President of the Mutual Life Insurance Company of New York
- In office 1842–1849
- Preceded by: Position established
- Succeeded by: Joseph B. Collins

Personal details
- Born: Morris Robinson September 2, 1784
- Died: May 5, 1849 (aged 64) New York City, New York
- Spouse: Henrietta Elizabeth Duer ​ ​(m. 1813; died 1839)​
- Relations: Beverley Robinson (grandfather) Susanna Philipse (grandmother) Ranald Slidell Mackenzie (grandson) Alexander Slidell MacKenzie (grandson) Frederick Philipse Robinson (uncle) Thomas Henry Barclay (uncle)
- Parent(s): Beverly Robinson Anna Dorothea Barclay

= Morris Robinson (businessman) =

American business executive

Morris Robinson (September 2, 1784 – May 5, 1849) was an American businessman from a family of prominent Loyalists; Robinson was a founder and the first president of the Mutual Life Insurance Company of New York.

==Early life==
Robinson was born on September 2, 1784. He was a son of Lt.-Col. Beverly Robinson, a United Empire Loyalists in Nova Scotia, and Anna Dorothea Barclay. Among his siblings were elder brother, Beverley Robinson, who married Frances Duer (and elder sister of Morris' wife Henrietta), and Roxanne Robinson, who married Joseph T. Mabie.

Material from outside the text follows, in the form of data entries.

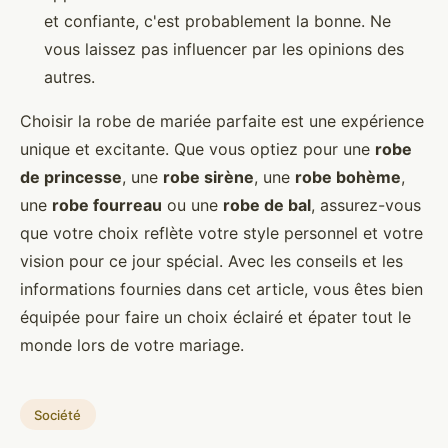
et confiante, c'est probablement la bonne. Ne
vous laissez pas influencer par les opinions des
autres.
Choisir la robe de mariée parfaite est une expérience
unique et excitante. Que vous optiez pour une
robe
de princesse
, une
robe sirène
, une
robe bohème
,
une
robe fourreau
ou une
robe de bal
, assurez-vous
que votre choix reflète votre style personnel et votre
vision pour ce jour spécial. Avec les conseils et les
informations fournies dans cet article, vous êtes bien
équipée pour faire un choix éclairé et épater tout le
monde lors de votre mariage.
Société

His paternal grandparents were merchant Beverley Robinson and Susanna Philipse (the eldest surviving daughter of Frederick Philipse II, 2nd Lord of Philipsburg Manor). Among his large extended family was uncle Sir Frederick Philipse Robinson, a prominent Loyalist. His maternal grandparents were the Rev. Henry Barclay, rector of Trinity Church, and Mary Rutgers Barclay. His uncle was Thomas Henry Barclay, Speaker of the House of Assembly of Nova Scotia.

==Career==
In 1841, Robinson and Alfred Shipley Pell, (Note: Alfred Shipley Pell was a nephew of William Ferris Pell, and a first cousin of Lt.-Gov. Duncan Pell and Robert Livingston Pell, all descendants of Thomas Pell, 1st Lord of the Pelham Manor.) who had worked for the Mutual Safety Insurance Company, decided to form a life insurance company with Robinson as president. They received a charter for the Mutual Life Insurance Company of New York from the state of New York for The Mutual Life Insurance Company of New York on April 12, 1842, and opened the doors for business less than a year later on February 1, 1843. Robinson served as president of Mutual Life until his death in May 1849 after which he was succeeded by Joseph B. Collins.

==Personal life==
On December 1, 1813, Robinson was married to Henrietta Elizabeth Duer (1790–1839), a daughter of Continental Congressman William Duer and Lady Catherine Alexander Duer (a daughter of Sarah ( Livingston) Alexander and William Alexander, Lord Stirling). Among her siblings were Justice William Alexander Duer and jurist John Duer. Together, they were the parents of:

- Catherine Alexander Robinson (b. 1814), who married Alexander Slidell-Mackenzie, son of bank president John Slidell and brother of U.S. Senator John Slidell and Jane Slidell (wife of Commodore Matthew C. Perry), in 1835.
- Henry Barclay Robinson (b. 1816), who married Cather Elizabeth Hudson, daughter of Joseph Hudson, in 1845. After her death in 1846, he married Maria Antoinette Winthrop, a daughter of Thomas C. Winthrop, Esq. in 1855.
- Susan Phillipse Robinson (b. 1818), who married Dr. George M. Odell in 1862.
- Frances Duer Robinson (1822), who married Edward Jones in 1841.
- Harriet Duer Robinson (b. 1828), who married Albert Gallatin II, son of James Gallatin (president of the Gallatin National Bank) and grandson of Albert Gallatin (the 4th U.S. Secretary of the Treasury who served as the U.S. Ambassador to the United Kingdom and France), in 1849.

His wife Henrietta died in 1839. Robinson died in New York City on May 5, 1849, and his funeral was held at St. Thomas Church.

===Descendants===
Through his eldest daughter, he was a grandfather of Gen. Ranald Slidell Mackenzie (1840–1889) and Lt.-Com. Alexander Slidell MacKenzie (1842–1867).